# [About this exercise]
Tell how many lines in the data hold "plus", giving that figure alone.

# [Input data]
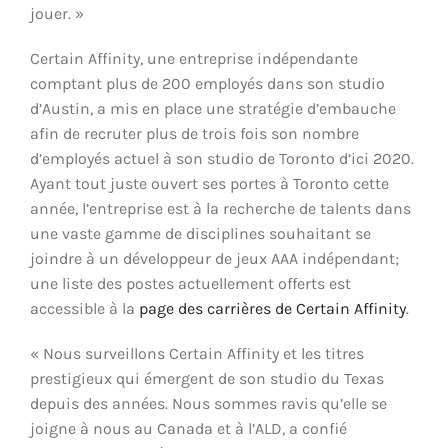
jouer. »
Certain Affinity, une entreprise indépendante
comptant plus de 200 employés dans son studio
d’Austin, a mis en place une stratégie d’embauche
afin de recruter plus de trois fois son nombre
d’employés actuel à son studio de Toronto d’ici 2020.
Ayant tout juste ouvert ses portes à Toronto cette
année, l’entreprise est à la recherche de talents dans
une vaste gamme de disciplines souhaitant se
joindre à un développeur de jeux AAA indépendant;
une liste des postes actuellement offerts est
accessible à la
page des carrières de Certain Affinity
.
« Nous surveillons Certain Affinity et les titres
prestigieux qui émergent de son studio du Texas
depuis des années. Nous sommes ravis qu’elle se
joigne à nous au Canada et à l’ALD, a confié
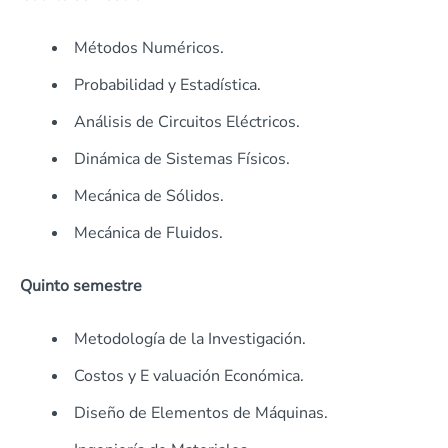
Métodos Numéricos.
Probabilidad y Estadística.
Análisis de Circuitos Eléctricos.
Dinámica de Sistemas Físicos.
Mecánica de Sólidos.
Mecánica de Fluidos.
Quinto semestre
Metodología de la Investigación.
Costos y E valuación Económica.
Diseño de Elementos de Máquinas.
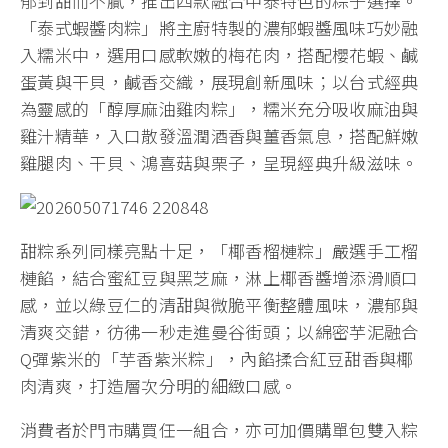
郁到甜而不膩，推出四款融合中泰特色的粽子選擇。
「泰式蝦醬肉粽」將主廚特製的濃郁蝦醬風味巧妙融
入糯米中，選用口感軟嫩的梅花肉，搭配櫻花蝦、鹹
蛋黃與干貝，鹹香交織，展現創新風味；以台式經典
為靈感的「醇厚麻油雞肉粽」，糯米充分吸收麻油與
雞汁精華，入口散發溫潤酒香與薑香氣息，搭配鮮嫩
雞腿肉、干貝、鴻喜菇與栗子，呈現經典升級滋味。
甜粽系列同樣亮點十足，「椰香榴槤粽」嚴選手工榴
槤餡，結合蜜紅豆與黑芝麻，淋上椰香醬增添滑順口
感，並以綠豆仁的清甜與微脆平衡整體風味，濃郁與
清爽交錯，彷彿一秒走進曼谷街頭；以綿密芋泥融合
Q彈紫米的「芋香紫米粽」，內餡揉合紅豆甜香與椰
肉清爽，打造層次分明的細緻口感。
消費者於門市購買任一組合，亦可加價購單包雙入粽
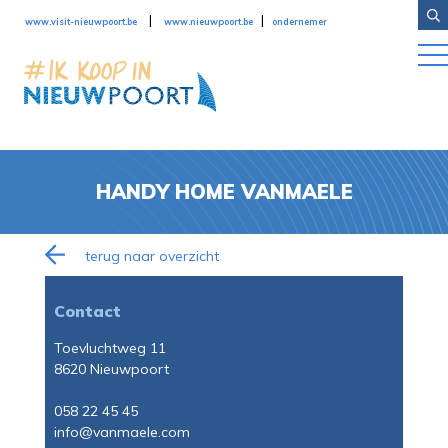
Overslaan en naar de inhoud gaan
|
|
www.visit-nieuwpoort.be
www.nieuwpoort.be
ondernemer
HANDY HOME VANMAELE
terug naar overzicht
Contact
Toevluchtweg 11
8620 Nieuwpoort
058 22 45 45
info@vanmaele.com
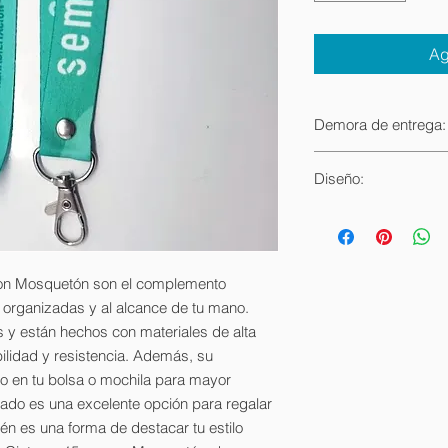
Ag
Demora de entrega:
Por lo general nuest
Diseño:
luego de realizado 
factores puede llega
El diseño es 100% P
cliente.
Contamos con casi 1
rubro.
con Mosquetón son el complemento
s organizadas y al alcance de tu mano.
s y están hechos con materiales de alta
bilidad y resistencia. Además, su
o en tu bolsa o mochila para mayor
ado es una excelente opción para regalar
ién es una forma de destacar tu estilo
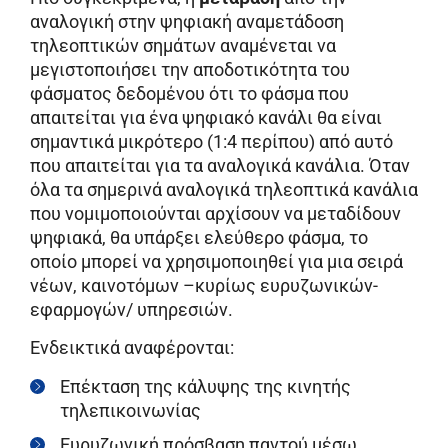
αναλογική στην ψηφιακή αναμετάδοση
τηλεοπτικών σημάτων αναμένεται να
μεγιστοποιήσει την αποδοτικότητα του
φάσματος δεδομένου ότι το φάσμα που
απαιτείται για ένα ψηφιακό κανάλι θα είναι
σημαντικά μικρότερο (1:4 περίπου) από αυτό
που απαιτείται για τα αναλογικά κανάλια. Όταν
όλα τα σημερινά αναλογικά τηλεοπτικά κανάλια
που νομιμοποιούνται αρχίσουν να μεταδίδουν
ψηφιακά, θα υπάρξει ελεύθερο φάσμα, το
οποίο μπορεί να χρησιμοποιηθεί για μια σειρά
νέων, καινοτόμων –κυρίως ευρυζωνικών-
εφαρμογών/ υπηρεσιών.
Ενδεικτικά αναφέρονται:
Επέκταση της κάλυψης της κινητής
τηλεπικοινωνίας
Ευρυζωνική πρόσβαση παντού μέσω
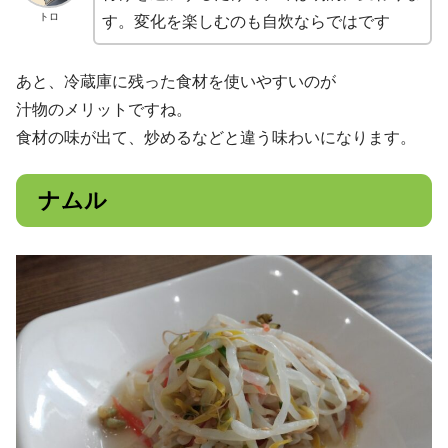
トロ
す。変化を楽しむのも自炊ならではです
あと、冷蔵庫に残った食材を使いやすいのが
汁物のメリットですね。
食材の味が出て、炒めるなどと違う味わいになります。
ナムル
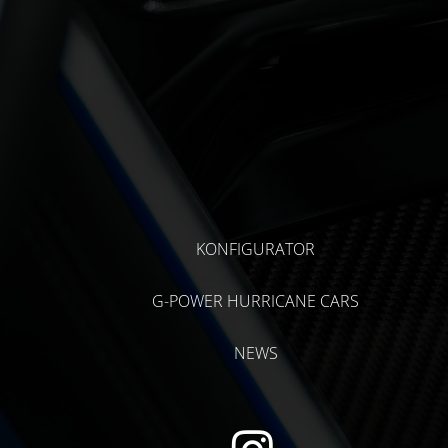
KONFIGURATOR
G-POWER HURRICANE CARS
NEWS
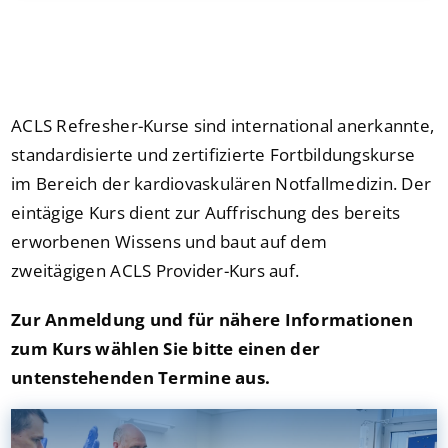
Presse
Kontakt
ACLS Refresher-Kurse sind international anerkannte,
Karriere
standardisierte und zertifizierte Fortbildungskurse
im Bereich der kardiovaskulären Notfallmedizin. Der
Suche
eintägige Kurs dient zur Auffrischung des bereits
nach:
erworbenen Wissens und baut auf dem
zweitägigen ACLS Provider-Kurs auf.
Zur Anmeldung und für nähere Informationen
zum Kurs wählen Sie bitte einen der
untenstehenden Termine aus.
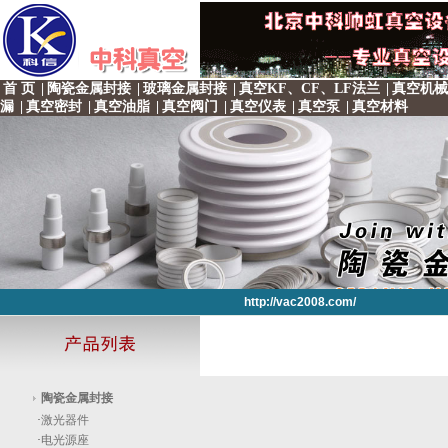
首 页
|
陶瓷金属封接
|
玻璃金属封接
|
真空KF、CF、LF法兰
|
真空机械
漏
|
真空密封
|
真空油脂
|
真空阀门
|
真空仪表
|
真空泵
|
真空材料
http://vac2008.com/
http://vac2008.com/
http://vac2008.com/
http://vac2008.com/
http://vac2008.com/
陶瓷金属封接
·
激光器件
·
电光源座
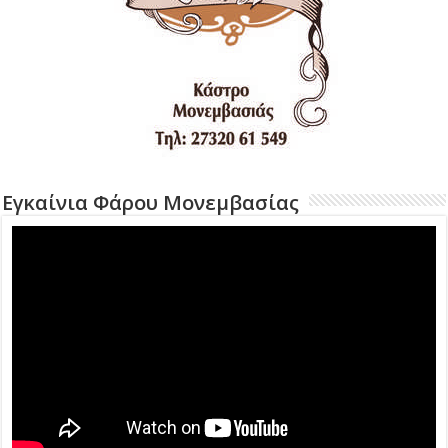
Εγκαίνια Φάρου Μονεμβασίας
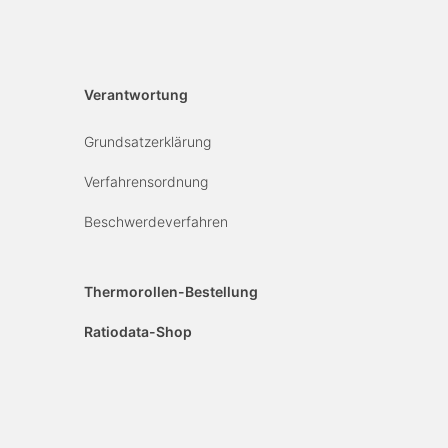
Verantwortung
Grundsatzerklärung
Verfahrensordnung
Beschwerdeverfahren
Thermorollen-Bestellung
Ratiodata-Shop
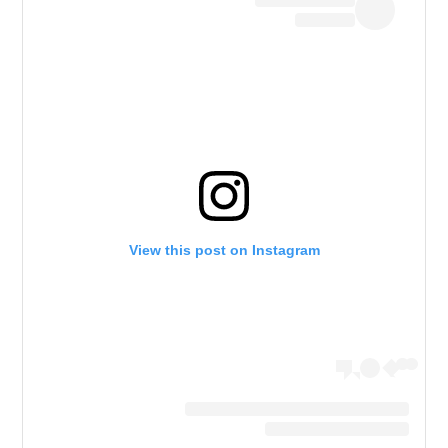
View this post on Instagram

# [Written answer]
2